Animal Breeding Examples
Microorganisms (bacteria, microscopic fungi, protozoa, etc.) play an extremely important role in the biosphere and human economic activity (see chap. 5, 6). Out of more than 100 thousand species of microorganisms known in nature, several hundreds are used by humans, and this number is growing. A qualitative leap in their use has occurred in recent decades, when many genetic mechanisms for regulating biochemical processes in the cells of microorganisms were established.
Many of them produce dozens of types of organic substances – amino acids, proteins, antibiotics, vitamins, lipids, nucleic acids, enzymes, pigments, sugars, etc., widely used in various fields of industry and medicine. Such food industries as bakery, alcohol, dairy products, winemaking and many others are based on the activity of microorganisms.
The microbiological industry imposes stringent requirements on the producers of various compounds, which are important for production technology, such as a high growth rate, the use of cheap substrates for life, and resistance to infection by extraneous microorganisms. The scientific basis of this industry is the ability to create microorganisms with new, predefined genetic properties and the ability to use them on an industrial scale.

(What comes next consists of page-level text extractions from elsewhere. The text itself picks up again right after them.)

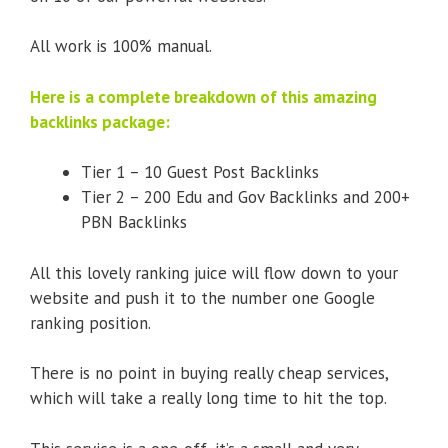
All work is 100% manual.
Here is a complete breakdown of this amazing
backlinks package:
Tier 1 – 10 Guest Post Backlinks
Tier 2 – 200 Edu and Gov Backlinks and 200+
PBN Backlinks
All this lovely ranking juice will flow down to your
website and push it to the number one Google
ranking position.
There is no point in buying really cheap services,
which will take a really long time to hit the top.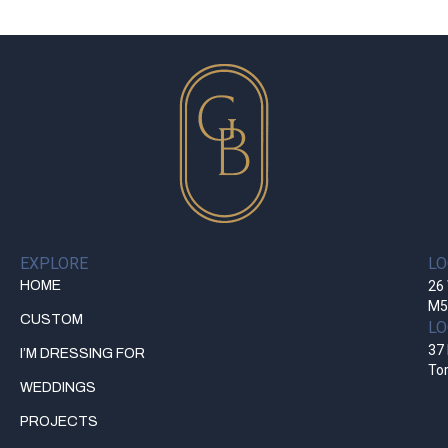
EXPLORE
LO
HOME
26 
M5
CUSTOM
LO
37 
I’M DRESSING FOR
To
WEDDINGS
PROJECTS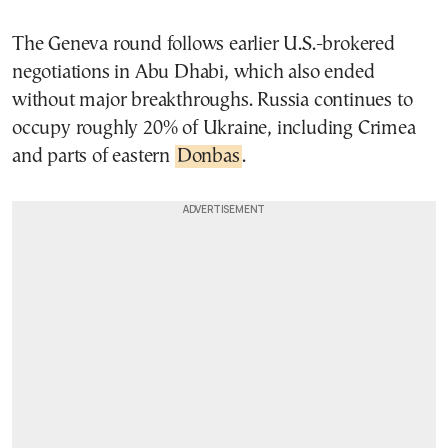
The Geneva round follows earlier U.S.-brokered
negotiations in Abu Dhabi, which also ended
without major breakthroughs. Russia continues to
occupy roughly 20% of Ukraine, including Crimea
and parts of eastern
Donbas
.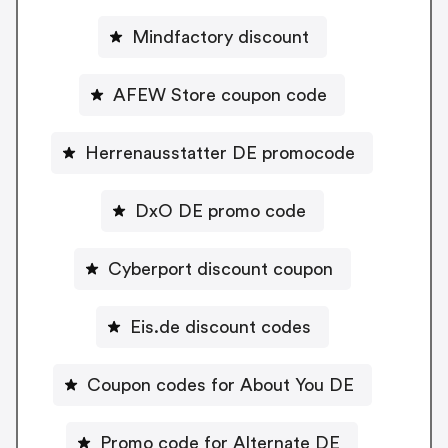
Mindfactory discount
AFEW Store coupon code
Herrenausstatter DE promocode
DxO DE promo code
Cyberport discount coupon
Eis.de discount codes
Coupon codes for About You DE
Promo code for Alternate DE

The selection of microorganisms (unlike the selection of plants and animals) has a number of features: 1) the breeder has an unlimited amount of material for work: billions of cells can be grown in Petri dishes or tubes on nutrient media in 2 days; 2) more efficient use of the mutation process, since the genome of microorganisms is haploid, which makes it possible to identify any mutations in the first generation, 3) the simplicity of the genetic organization of bacteria: a significantly smaller number of genes, their genetic regulation simpler, gene interactions are simple or absent.
These features leave their mark on the choice of methods for the selection of microorganisms, which in many respects differ significantly from the methods of breeding plants and animals. For example, in the selection of microorganisms, their natural abilities to synthesize any compounds useful for humans (amino acids, vitamins, enzymes, etc.) are usually taken into account. In the case of using genetic engineering methods, bacteria and other microorganisms can be forced to produce those compounds whose synthesis in natural conditions they have never been inherent in (for example, human and animal hormones, biologically active compounds).